Segment Start: Material shown
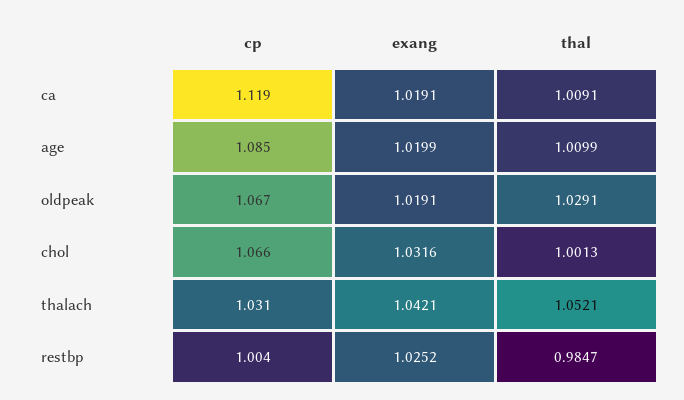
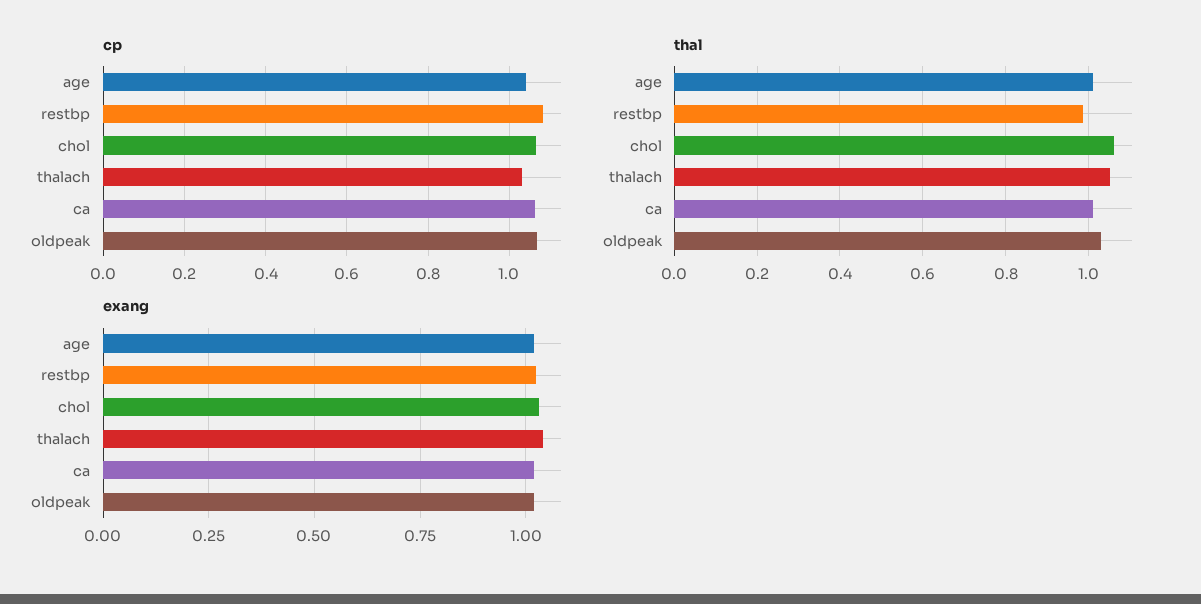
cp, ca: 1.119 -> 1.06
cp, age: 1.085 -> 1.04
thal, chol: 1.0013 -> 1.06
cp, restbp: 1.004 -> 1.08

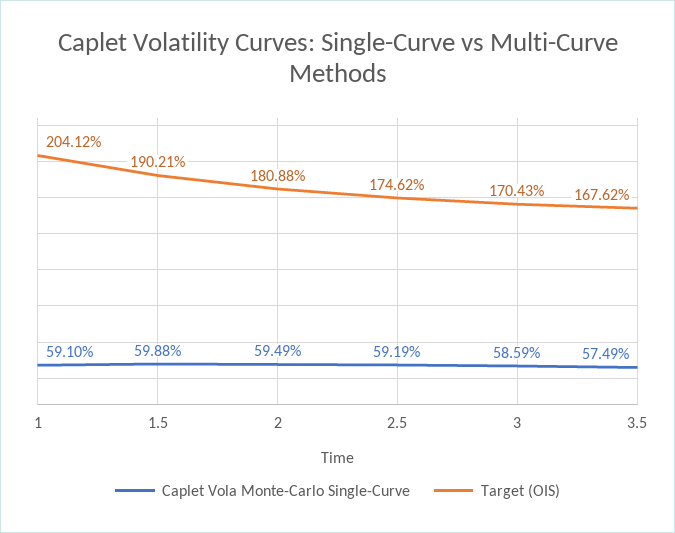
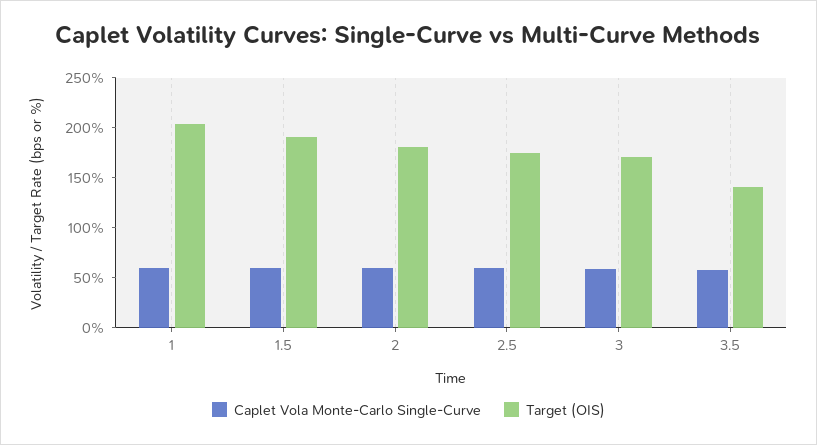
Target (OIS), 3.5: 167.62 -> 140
Segment End: Material shown
* **What needs to be done**
Output each entry verbatim; none of the pictures should be included.

* **Answer box**
cp, ca: 1.119 -> 1.06
cp, age: 1.085 -> 1.04
thal, chol: 1.0013 -> 1.06
cp, restbp: 1.004 -> 1.08

Target (OIS), 3.5: 167.62 -> 140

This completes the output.